Gentaramone

ジョー・ブラックをよろしくのGentaramoneのレビュー・感想・評価

4.5
人生について考えさせるような、深いセリフが散りばめられたちょっとファンタジックで良質なヒューマンドラマ。序盤でスーザン(クレア・フォーラニ)とジョー(ブラット・ピット)が出会うコーヒーショップ。心理描写や会話のテンポがよくてなかなかいいシーンだったので、その直後のハプニングにはびっくり。しかし、そこから先の展開はわりと落ち着いていて、ストーリー展開よりもセリフと言葉の意味を咀嚼しながらじっくりと観ることができた。

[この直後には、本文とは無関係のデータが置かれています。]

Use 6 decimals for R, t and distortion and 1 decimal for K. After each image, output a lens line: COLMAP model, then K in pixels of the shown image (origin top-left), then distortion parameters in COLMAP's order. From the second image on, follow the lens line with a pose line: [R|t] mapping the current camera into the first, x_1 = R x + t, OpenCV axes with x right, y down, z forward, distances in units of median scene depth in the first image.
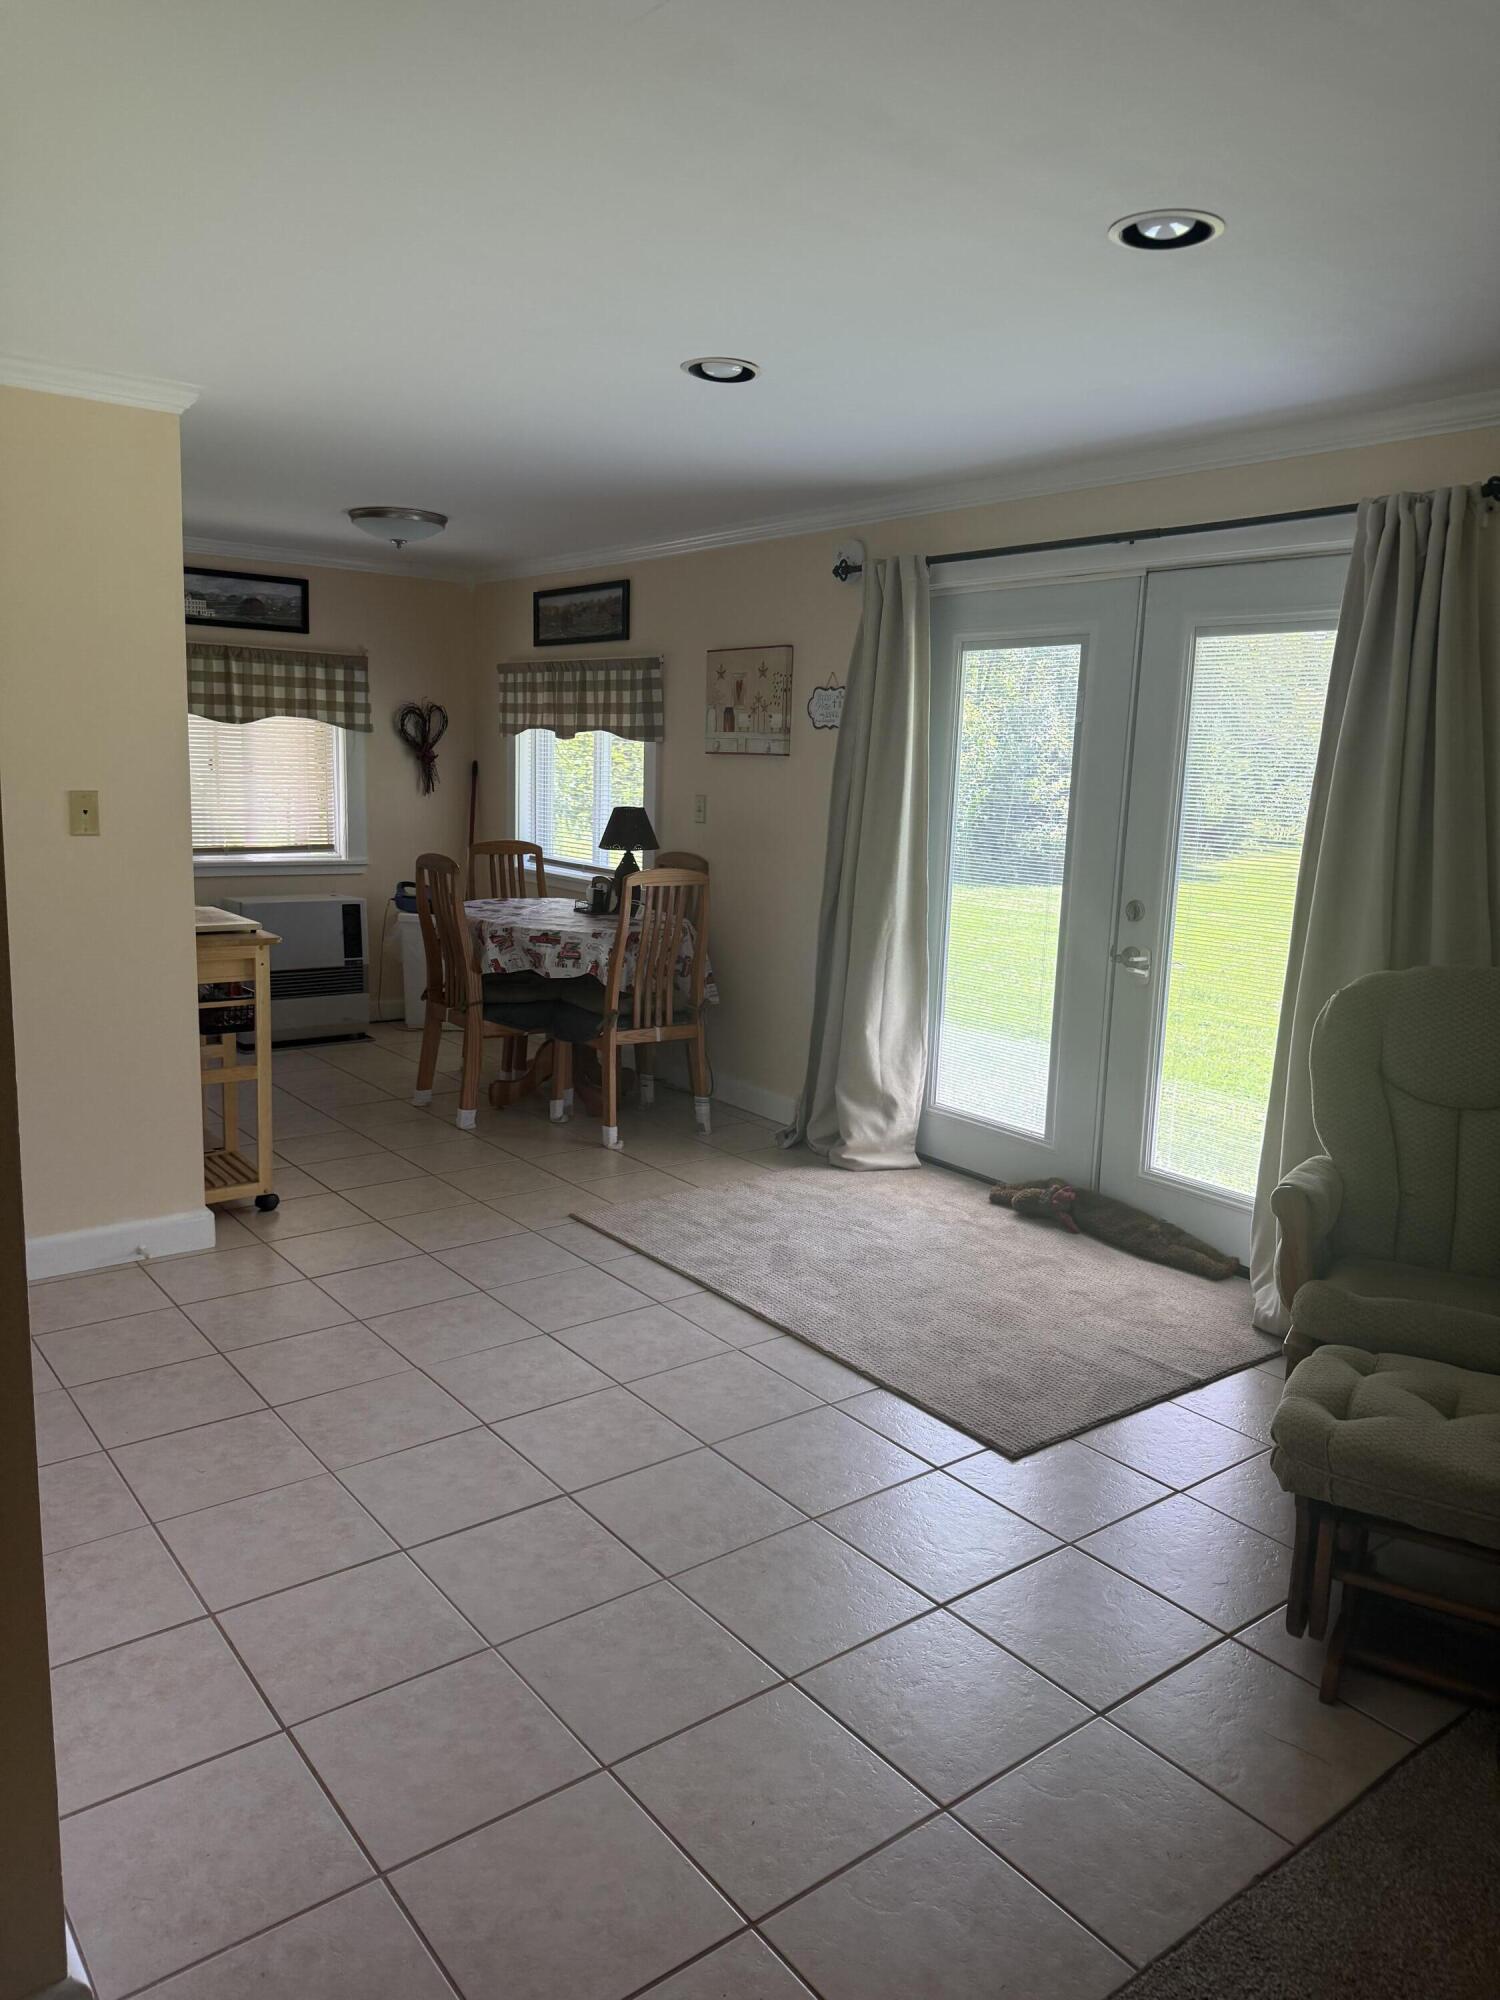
lens RADIAL K [[1385.2, 0, 746.7], [0, 1385.2, 1001.0], [0, 0, 1]] dist [0.069945, -0.106430]
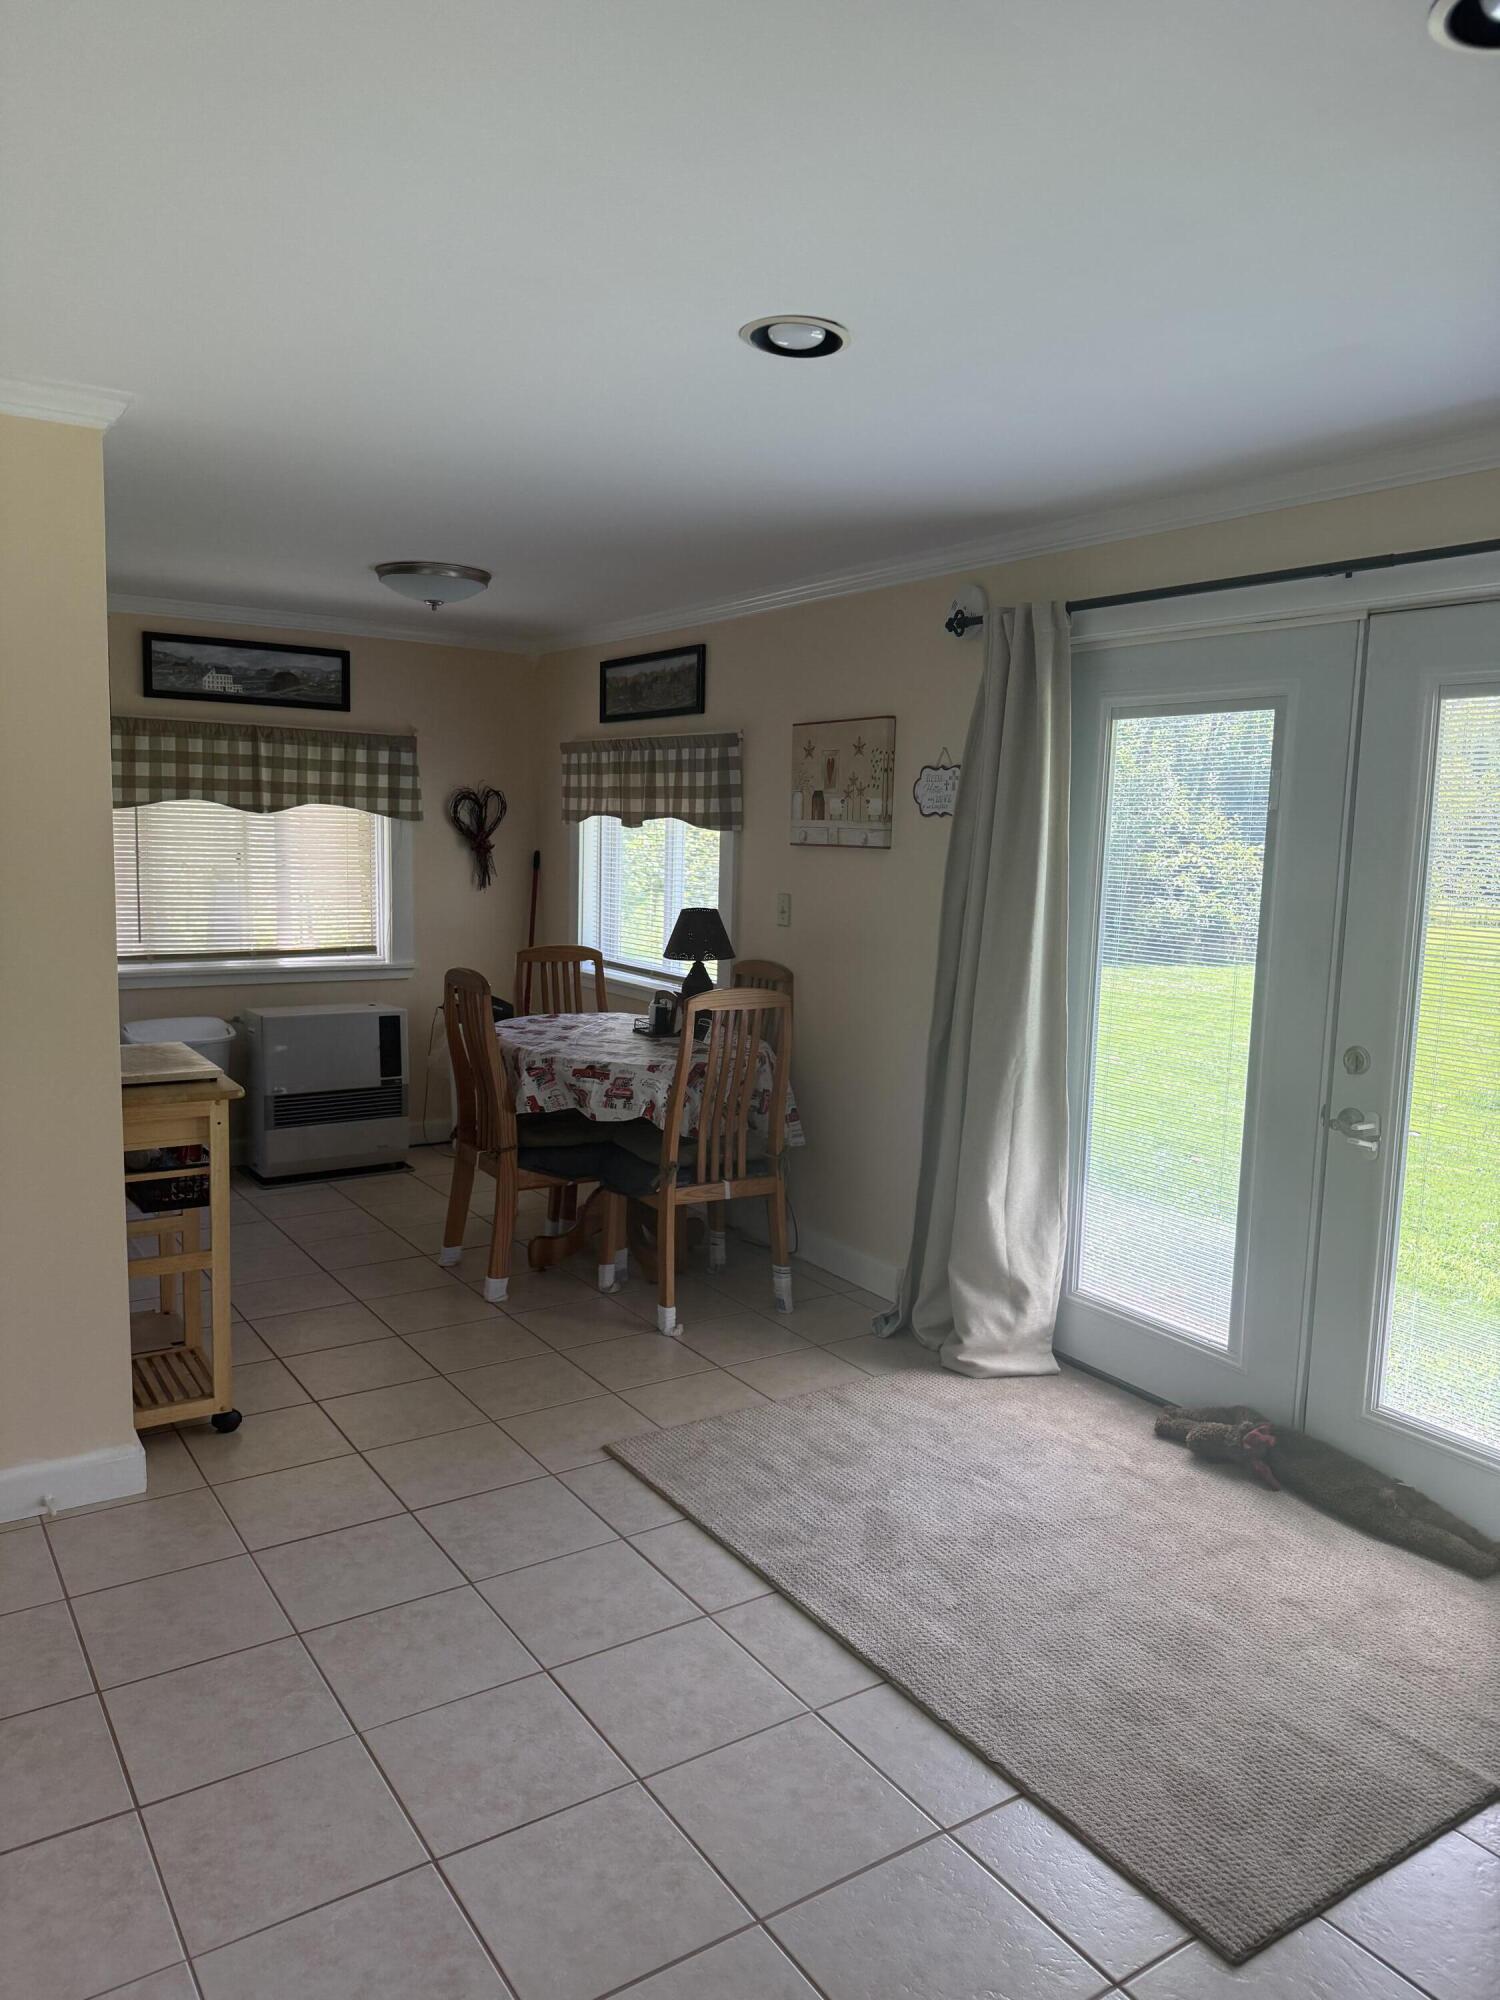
lens RADIAL K [[1385.2, 0, 751.9], [0, 1385.2, 1014.1], [0, 0, 1]] dist [0.069945, -0.106430]
pose [[0.997463, 0.003741, -0.071086, 0.007960], [-0.006758, 0.999084, -0.042251, -0.047770], [0.070863, 0.042625, 0.996575, 0.195445]]
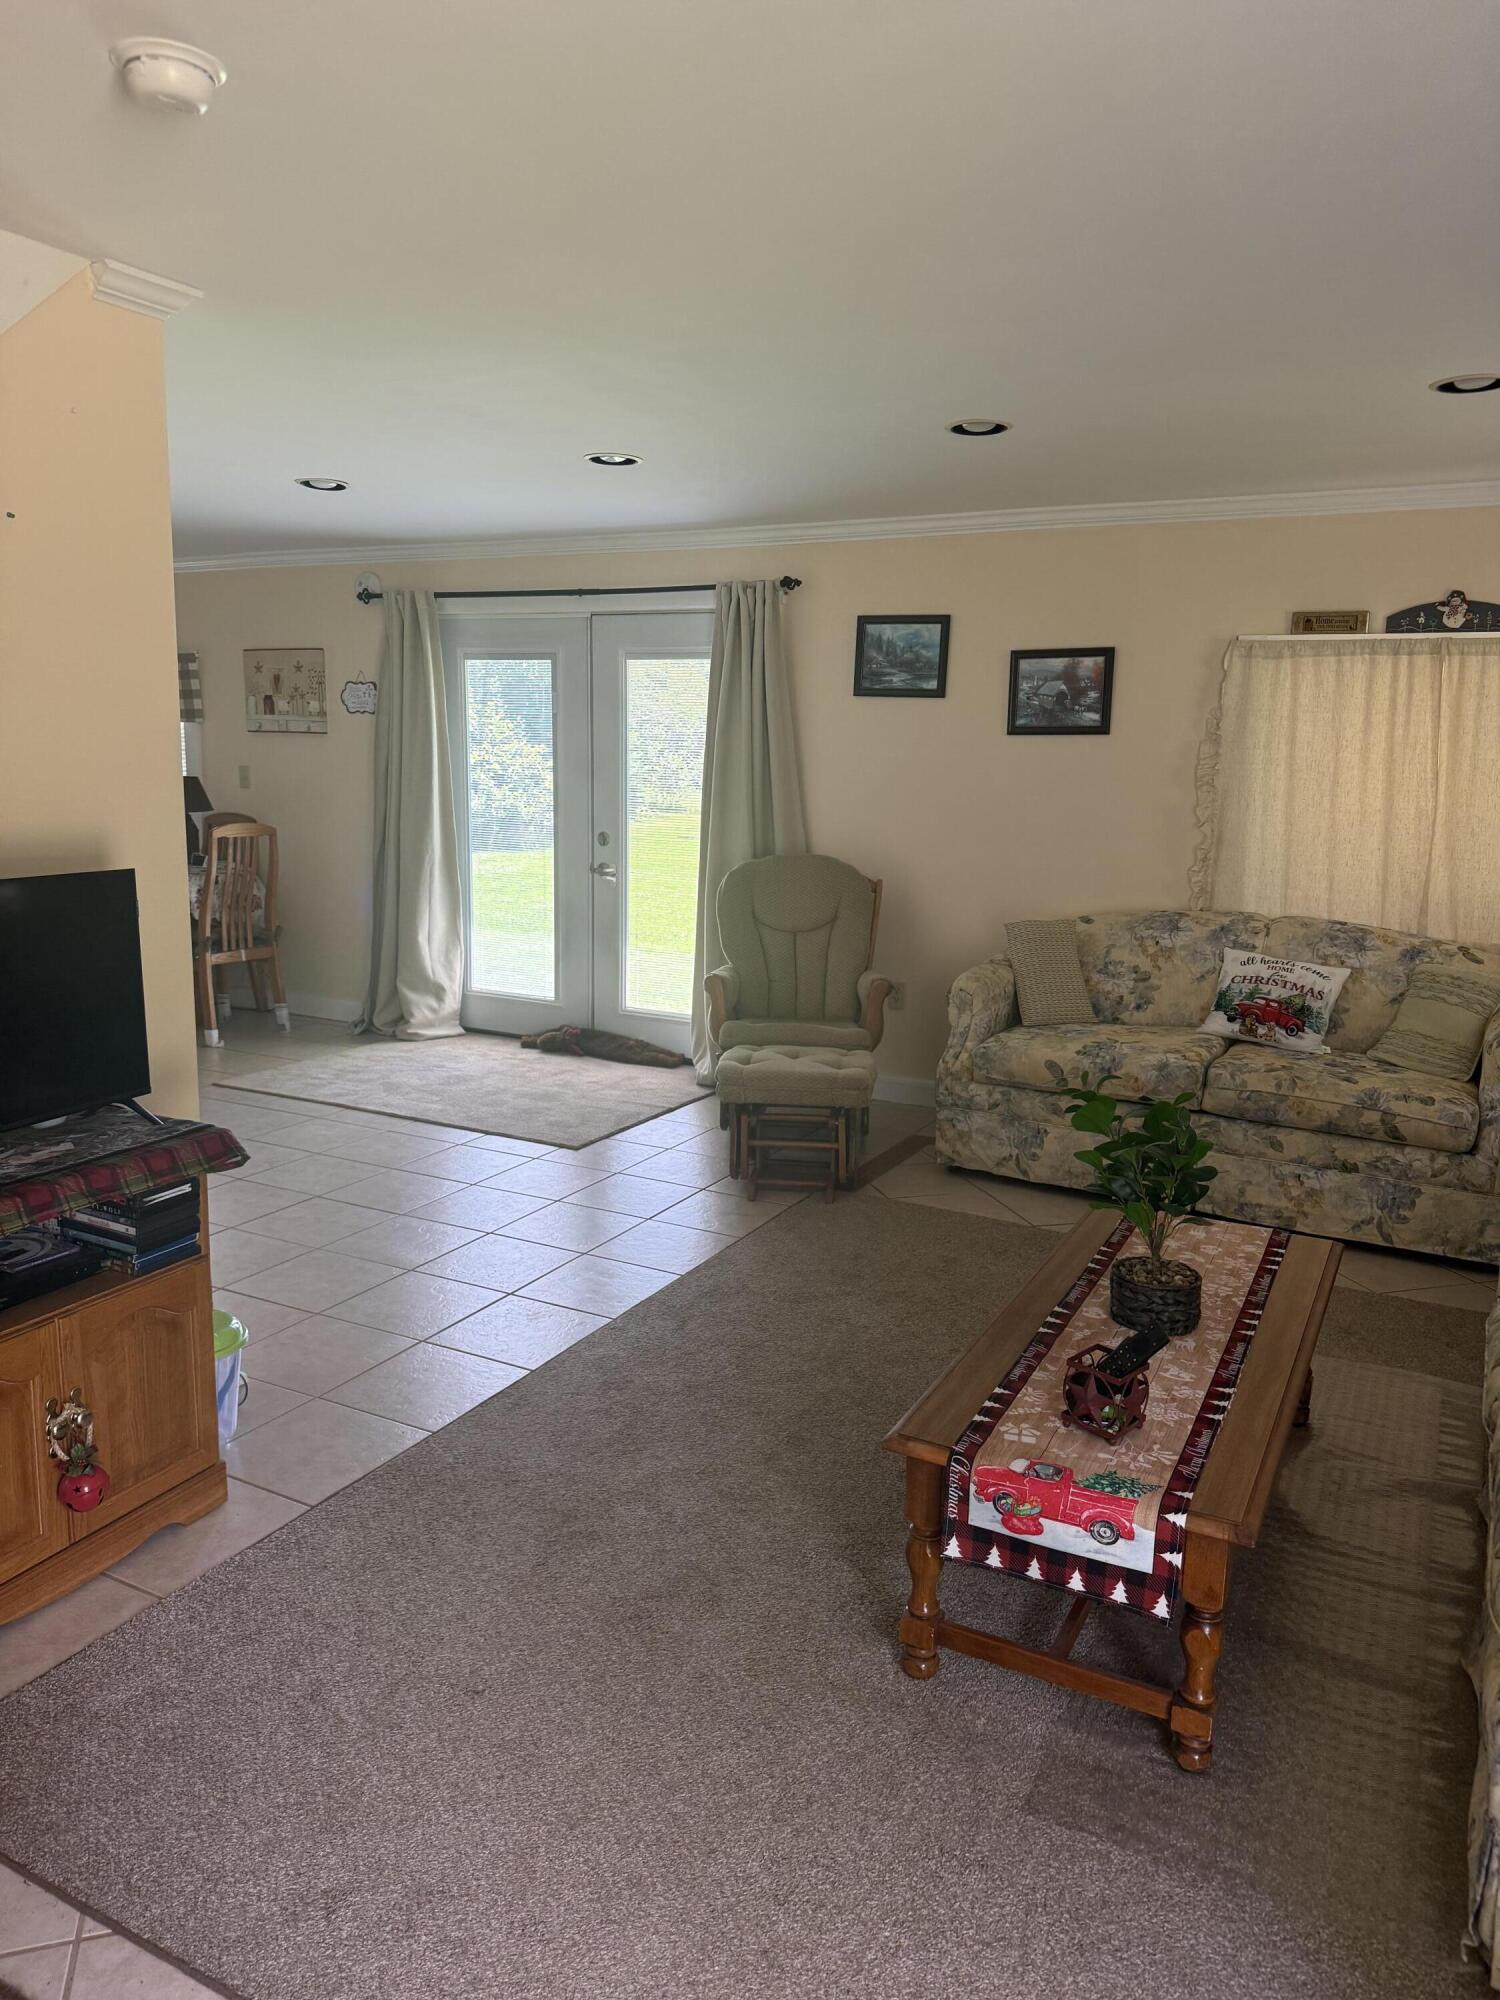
lens RADIAL K [[1385.2, 0, 757.3], [0, 1385.2, 995.4], [0, 0, 1]] dist [0.069945, -0.106430]
pose [[0.911072, -0.086294, 0.403115, -0.163124], [0.078449, 0.996269, 0.035969, 0.054384], [-0.404715, -0.001147, 0.914442, -0.380866]]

スーザンの父であり、この作品のキーパーソンであるビル(アンソニー・ホプキンス)には最初から最後まで魅せられた。時には感情的に、時には人生を悟ったような人格者になる彼は、作品の中で一番魅力的な人物だったと思う。若い頃のブラット・ピットを見ようと思って見始めた作品だが、わりと最初の方でアンソニー・ホプキンスの方に魅力を感じ、心を持って行かれてしまった。

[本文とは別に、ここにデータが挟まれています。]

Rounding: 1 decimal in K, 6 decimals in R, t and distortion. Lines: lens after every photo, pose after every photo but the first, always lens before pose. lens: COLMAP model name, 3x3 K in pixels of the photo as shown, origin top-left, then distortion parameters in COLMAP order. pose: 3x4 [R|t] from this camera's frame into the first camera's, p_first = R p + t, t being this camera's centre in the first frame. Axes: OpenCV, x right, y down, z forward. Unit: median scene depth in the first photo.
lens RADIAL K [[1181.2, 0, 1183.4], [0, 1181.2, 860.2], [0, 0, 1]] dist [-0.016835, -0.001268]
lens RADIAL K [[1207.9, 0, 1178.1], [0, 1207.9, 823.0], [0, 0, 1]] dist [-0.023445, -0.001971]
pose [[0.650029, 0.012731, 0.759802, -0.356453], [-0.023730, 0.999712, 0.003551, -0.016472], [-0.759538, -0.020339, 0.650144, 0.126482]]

スーザンとジョー、主人公でもある2人の恋愛模様はもちろん煌びやかで、後半に切なさも凄く感じたが、意外と印象に残っているのは長女のアリソンと旦那のクインス。この人情味溢れる夫婦はなかなか親近感があった。アリソンが一生懸命に父親ビルの誕生日パーティーを企画していたのに、直前でビル本人に心ない言葉を言われ傷ついて泣いてしまったシーン。これにはさすがに「そりゃないよビル!」と心の中で叫んでしまった🤦 しかしこの時のクインスのフォローがまたよく、ビルの部下ではあるが妻への気遣いを感じ、彼への共感度が爆上がりした。

見どころは本当に色々あって、小説をパラパラ読み返すように部分的に振り返って見直してもよさそうないい作品でした。